Three more people are under observation in a Madrid hospital, boosting the number currently being monitored for Ebola symptoms to 16.
A nursing assistant infected with the virus remains stable.
The three are a nurse who treated Teresa Romero, a hairdresser who served her and a hospital cleaner were admitted to Madrid's Carlos III hospital.
A government statement today said none of the 16 in quarantine — including Romero’s husband, five doctors and five nurses — have shown any symptoms.
Ms Romero, 44, the first person known to have contracted the disease outside West Africa in the current outbreak, had cared for two Spanish priests who died of Ebola at the hospital in August and September.
In Barcelona people took to the streets to protest at authorities destroying Romero’s pet dog, Excalibur, as part of precautions to prevent the spread of Ebola.
With recriminations growing over how Ms Romero became infected at the Madrid hospital, Spain's prime minister Mariano Rajoy said it was extremely unlikely that the disease would spread in Spain.
“Our first priority is Teresa Romero – she is the only person that we know has the illness,” he told reporters on the steps of the specially-adapted Carlos III hospital, surrounded by medical staff.
Mr Rajoy said he had set up a committee headed by the deputy prime minister to handle the crisis, five days after news first broke of Ms Romero’s infection.
The number of people known to have died in the worst Ebola outbreak on record had risen to 4,033 out of 8,399 cases in seven countries by Wednesday of this week, the World Health Organisation has said.
The death toll includes 2,316 in Liberia, 930 in Sierra Leone, 778 in Guinea, eight in Nigeria and 1 in the United States. The data include one case each in Spain and Senegal but no deaths. A separate Ebola outbreak in Democratic Republic of Congo has killed 43 people out of 71 cases.
Concern has risen elsewhere in Europe after Macedonia said it was checking for Ebola in a British man who died there yesterday, although authorities said it was unlikely he had the disease. A Prague hospital was testing a 56-year-old Czech man with symptoms of the virus.
The Ebola virus causes fever, vomiting and diarrhoea and sometimes internal bleeding, and is spread through direct contact with body fluids. About half of those infected in West Africa have died.
Spanish labour unions accused the government of trying to deflect the blame on to Ms Romero for the failings of its health system, after the European Union asked Spain to explain how the virus could have been spread on a high-security ward.
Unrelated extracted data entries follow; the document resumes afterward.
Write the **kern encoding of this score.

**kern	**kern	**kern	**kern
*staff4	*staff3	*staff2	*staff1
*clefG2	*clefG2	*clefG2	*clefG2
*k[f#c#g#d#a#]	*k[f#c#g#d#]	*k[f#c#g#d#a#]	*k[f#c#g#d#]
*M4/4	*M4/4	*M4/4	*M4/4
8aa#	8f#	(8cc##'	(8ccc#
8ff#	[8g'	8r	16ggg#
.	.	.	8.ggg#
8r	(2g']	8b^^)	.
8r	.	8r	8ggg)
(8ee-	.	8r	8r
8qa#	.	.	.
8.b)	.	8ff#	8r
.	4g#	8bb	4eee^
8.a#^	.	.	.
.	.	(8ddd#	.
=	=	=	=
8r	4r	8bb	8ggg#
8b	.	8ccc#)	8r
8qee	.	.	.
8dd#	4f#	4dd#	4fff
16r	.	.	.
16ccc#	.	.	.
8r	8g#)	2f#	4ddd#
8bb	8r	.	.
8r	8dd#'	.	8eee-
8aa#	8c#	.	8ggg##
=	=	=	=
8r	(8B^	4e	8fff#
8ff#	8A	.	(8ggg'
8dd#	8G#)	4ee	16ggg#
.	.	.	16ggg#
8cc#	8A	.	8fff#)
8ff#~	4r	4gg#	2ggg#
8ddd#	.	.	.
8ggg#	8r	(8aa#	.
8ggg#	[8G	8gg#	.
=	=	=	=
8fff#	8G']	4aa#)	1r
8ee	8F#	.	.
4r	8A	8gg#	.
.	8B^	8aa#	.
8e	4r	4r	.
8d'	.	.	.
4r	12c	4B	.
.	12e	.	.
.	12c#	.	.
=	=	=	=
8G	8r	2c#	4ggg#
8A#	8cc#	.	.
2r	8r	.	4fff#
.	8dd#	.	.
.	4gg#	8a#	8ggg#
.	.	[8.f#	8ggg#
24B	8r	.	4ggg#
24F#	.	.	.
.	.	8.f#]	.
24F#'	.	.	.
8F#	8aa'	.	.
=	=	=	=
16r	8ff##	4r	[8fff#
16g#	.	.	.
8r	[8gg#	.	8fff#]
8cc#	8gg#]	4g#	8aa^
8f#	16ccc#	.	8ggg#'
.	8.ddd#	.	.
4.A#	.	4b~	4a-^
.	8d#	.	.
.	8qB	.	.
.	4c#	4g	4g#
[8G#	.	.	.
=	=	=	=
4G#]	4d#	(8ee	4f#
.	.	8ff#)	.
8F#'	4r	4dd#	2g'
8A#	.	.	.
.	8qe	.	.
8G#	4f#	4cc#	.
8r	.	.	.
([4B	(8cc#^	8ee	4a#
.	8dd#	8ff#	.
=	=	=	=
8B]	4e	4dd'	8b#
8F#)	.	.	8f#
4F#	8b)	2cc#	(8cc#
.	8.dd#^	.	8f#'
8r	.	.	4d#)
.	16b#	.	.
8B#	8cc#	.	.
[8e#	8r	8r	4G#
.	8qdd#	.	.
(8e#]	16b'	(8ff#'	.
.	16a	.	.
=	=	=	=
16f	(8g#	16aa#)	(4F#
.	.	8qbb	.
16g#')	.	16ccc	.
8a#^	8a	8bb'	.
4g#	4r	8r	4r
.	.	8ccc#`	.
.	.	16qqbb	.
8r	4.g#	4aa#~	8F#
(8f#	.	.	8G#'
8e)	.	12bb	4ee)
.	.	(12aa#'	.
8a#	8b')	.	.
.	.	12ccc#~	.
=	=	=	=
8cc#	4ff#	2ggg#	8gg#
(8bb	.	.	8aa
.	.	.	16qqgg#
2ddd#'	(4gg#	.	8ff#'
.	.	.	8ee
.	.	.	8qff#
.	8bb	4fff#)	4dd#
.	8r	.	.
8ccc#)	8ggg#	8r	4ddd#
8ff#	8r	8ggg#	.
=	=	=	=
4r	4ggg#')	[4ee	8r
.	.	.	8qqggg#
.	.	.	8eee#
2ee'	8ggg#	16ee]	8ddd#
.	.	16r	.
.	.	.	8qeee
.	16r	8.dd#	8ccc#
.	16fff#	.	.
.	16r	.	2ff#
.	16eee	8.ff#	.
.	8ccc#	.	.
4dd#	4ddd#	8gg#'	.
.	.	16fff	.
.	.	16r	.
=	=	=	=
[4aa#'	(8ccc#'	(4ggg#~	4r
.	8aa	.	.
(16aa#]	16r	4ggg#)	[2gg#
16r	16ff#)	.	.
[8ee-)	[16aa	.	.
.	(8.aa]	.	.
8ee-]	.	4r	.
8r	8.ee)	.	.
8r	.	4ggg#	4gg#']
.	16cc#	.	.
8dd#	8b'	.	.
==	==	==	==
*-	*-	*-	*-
The top regional health official in Madrid, Javier Rodriguez, has said Ms Romero took too long to admit she had made a mistake by touching her face with the glove of her protective suit while taking it off.
“She has taken days to recognise that she may have made a mistake when taking off the suit. If she had said it earlier, it would have saved a lot of work,” he said in a radio interview.
El Mundo newspaper published a cartoon on Friday showing Mr Rajoy and other officials of his People’s Party pointing at the nurse under the caption: “Protocol for passing on blame”.
“They will find any way to blame her,” Ms Romero’s brother, José Ramon, told the daily El País. “Basically, my sister did her job ... and she has become infected with Ebola.”